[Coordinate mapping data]
-=-=-=-=-

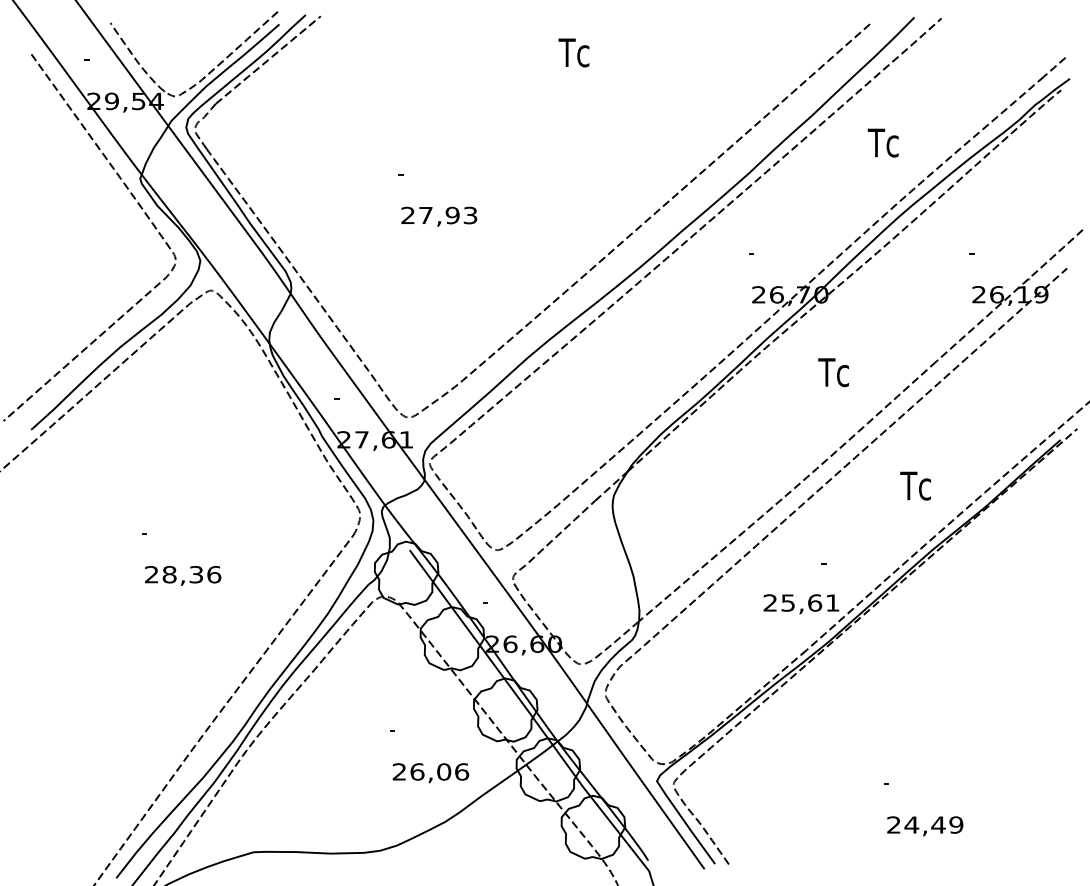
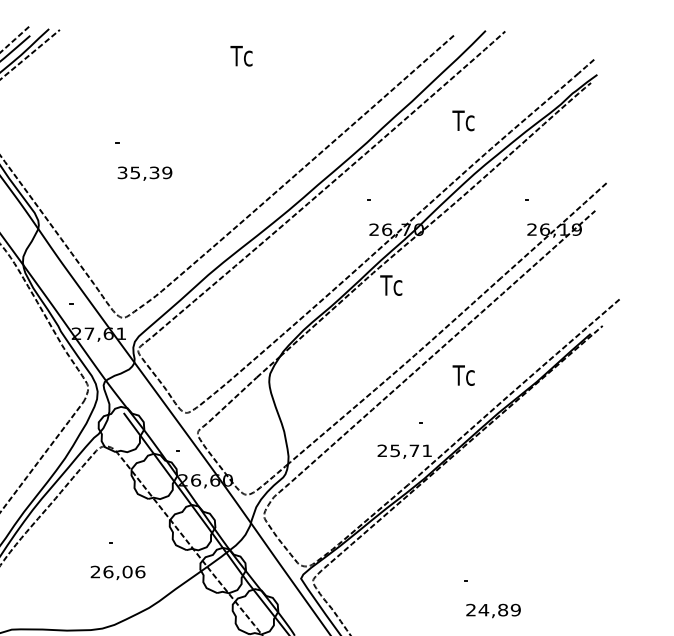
text: (439, 215) -> (145, 172), 27,93 -> 35,39
text: (833, 372) -> (391, 285), moved
text: (915, 485) -> (463, 375), moved
text: (815, 602) -> (414, 450), 25,61 -> 25,71
text: (430, 773) -> (117, 573), moved
text: (938, 824) -> (503, 609), 24,49 -> 24,89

-=-=-=-=-

Directive
Where the line containing "text: (430, 773) -> (117, 573), moved" appears in the data above, begin there and reproduce every line to the end exactly; include nothing else.

Finished task
text: (430, 773) -> (117, 573), moved
text: (938, 824) -> (503, 609), 24,49 -> 24,89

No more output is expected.